Kiedy Pytyon tak mówił, a raczej szeptał, Chileasa twarz powlekła się zrazu bladością przestrachu, w rysach jego przecież nie zaszła żadna zmiana, gdy ze spuszczonemi powiekami jeszcze cichszym od Pytyonowego szeptem odpowiedział:
— Srodze zraniłeś mię, Pytyonie, wspominając o owych kawkach i krukach, które i bez tego aż nadto dokuczają mi w snach i na jawie. Kłamstwa zarzucać ci nie będę, bo wiem, że rozum twój je przeniknie, ani też zemsty, za ból, który zadałeś mi, nad tobą nie wywrę. Owszem, za to, że wiedząc o wszystkiem, usta swoje zdala od ucha satrapy trzymałeś i za to, że tak wielkim będąc, mnie, maluczkiego, od boku swego nie usunąłeś i gościem swym uczyniłeś, pewnej przestrogi ci udzielę. Oto kosztem mnóstwa starań i zabiegów do domu swego, Pytyonie, sprowadzasz mocarza i oczom tego ziemskiego boga ukażesz jutro szczęśliwą starość swoją, niezmierne bogactwa i młodych synów.

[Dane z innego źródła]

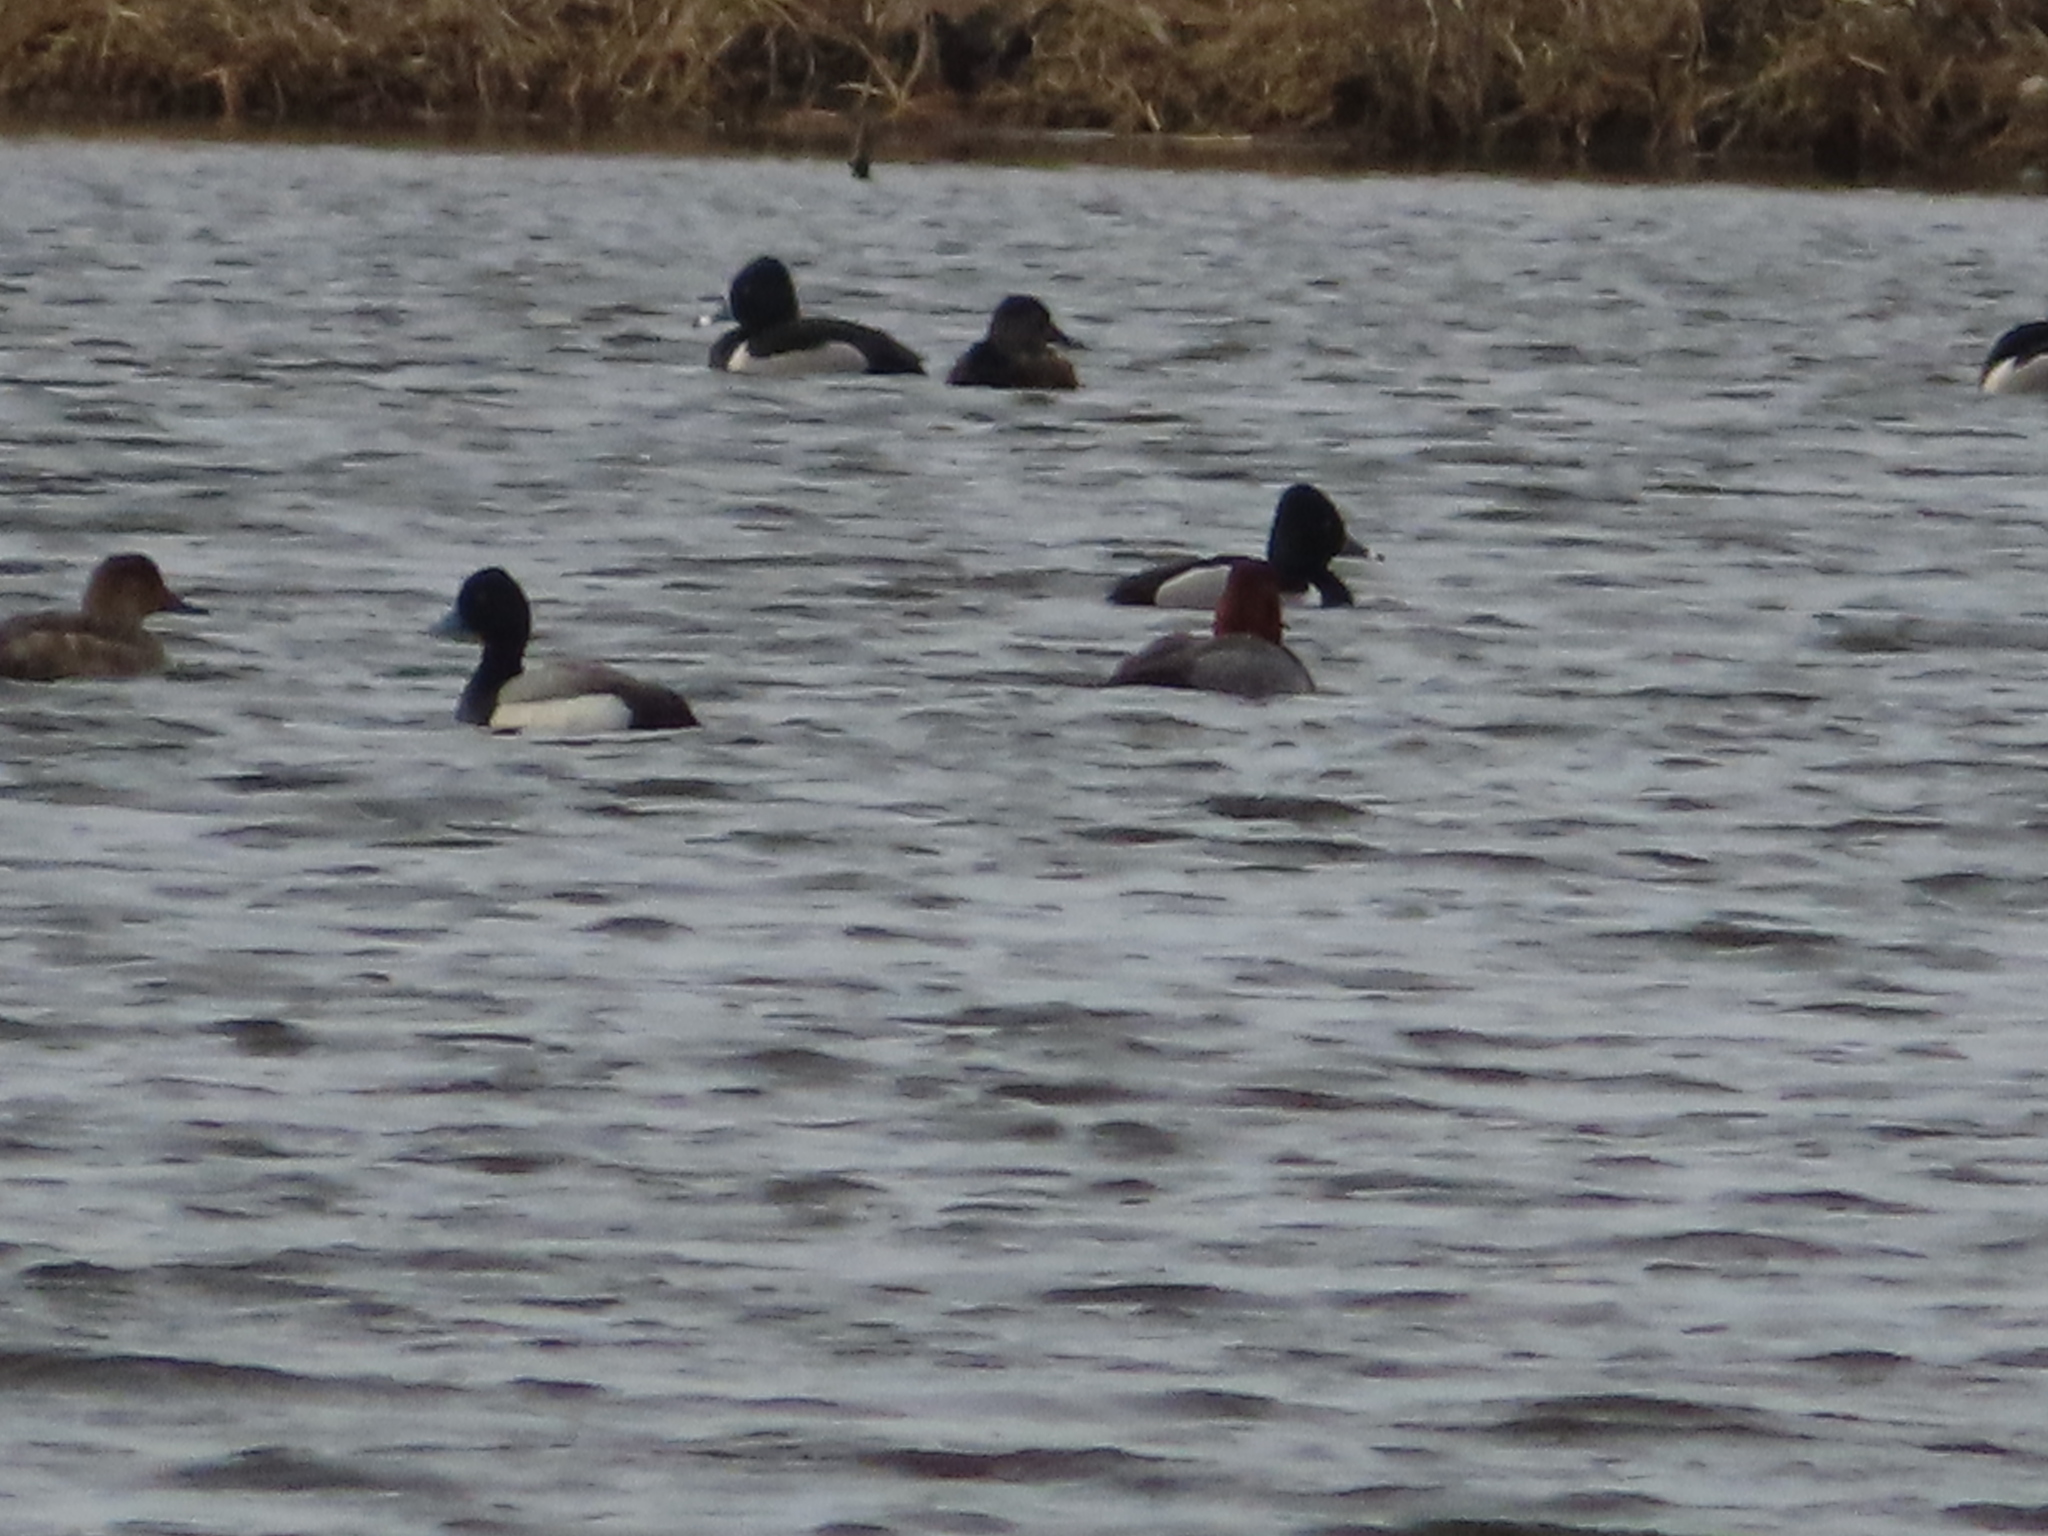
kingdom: Animalia
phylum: Chordata
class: Aves
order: Anseriformes
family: Anatidae
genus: Aythya
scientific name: Aythya collaris
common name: Ring-necked duck
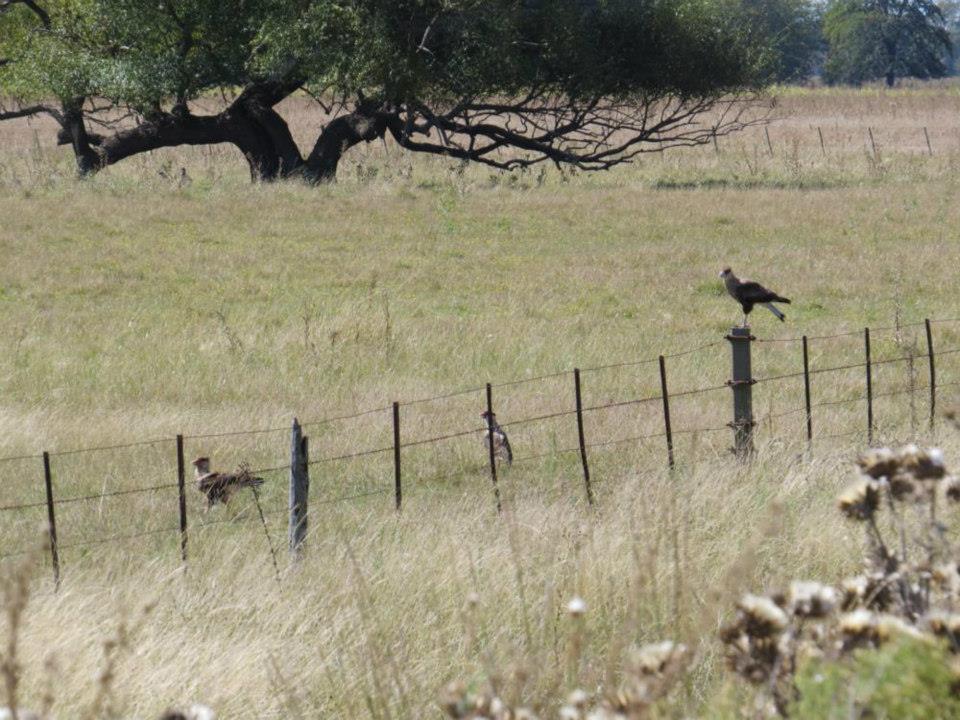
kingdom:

A czy posiadasz wysuszone serce sępa, które człowieka, na piersi swej je noszącego, chroni i strzeże przed spotkaniem się z drapieżnem zwierzęciem, przed napaścią złoczyńców i przed gniewem królów? Jeżeli dotąd nie posiadałeś go, Pytyonie, nabądź je teraz za jakąkolwiek cenę i jak najrychlej w piersi swej zawieś! To ci powiada Chileas, człeczyna bardzo mały, lecz w tajemnicach natury i ludzkich dusz biegły.
Bardzo po cichu to mówiąc, wyprostowywał na bogatem Pytyonowem łożu cienką swoją postać i zdawał się rosnąć. Pytyon przeciwnie jakby zmalał, tak zgarbił się i w tak ciężką popadł zadumę. Dla bardzo rozległych czynności kupieckich i rachub wszelkiej natury umysł mając niezmiernie jasny i przebiegły, w rzeczach innego rzędu łatwowiernym był i do marzeń o cudowności skłonnym. To, co mu Chileas o tajemniczej sile złożonej w sercu sępa powiedział, wyobraźnią jego wstrząsnęło, a słowa Jończyka, cicho lecz uroczyście z wązkich ust wychodzące, wydały mu się złowieszczem proroctwem. Doskonała pogoda, co więcej, upajająca radość, któremi niedawno czuł się napełnionym, zniknęły, a natomiast dokoła serca zakrążyła mu niejasna trwoga i uczuł w niem słaby ból, coś jakby pierwsze i lekkie cięcie wielkiego noża. Niewiadomo w jakiem usposobieniu dla Chileasa obudziłby się z zadumy, czyby wybuchnął gniewem, czy dobrodusznym śmiechem, bo przerwał mu ją hałas, który wszczął się w sąsiedniej komnacie i w którym wyraźnie, wśród kilku męskich głosów, słychać było żałosny i gniewny głos Gorgony. Jednocześnie, z za gwałtownie podniesionej zasłony, oczom Pytyona ukazała się naprzód rozpłomieniona pod żółtym swym zawojem Gorgo, a potem gromadka ludzi, złożona z silnych Traków i otaczająca skrępowanego powrozami człowieka. Na czele tej gromadki postępował pierwszy urzędnik Pytyonowego dworu, dozorca jego stołu, stajen i domowej służby — Fenicyanin Idantyrs. Gorgo, z rozłożonemi rękoma i ognie ciskającymi oczami, pierwsza ku Pytyonowi przypadła.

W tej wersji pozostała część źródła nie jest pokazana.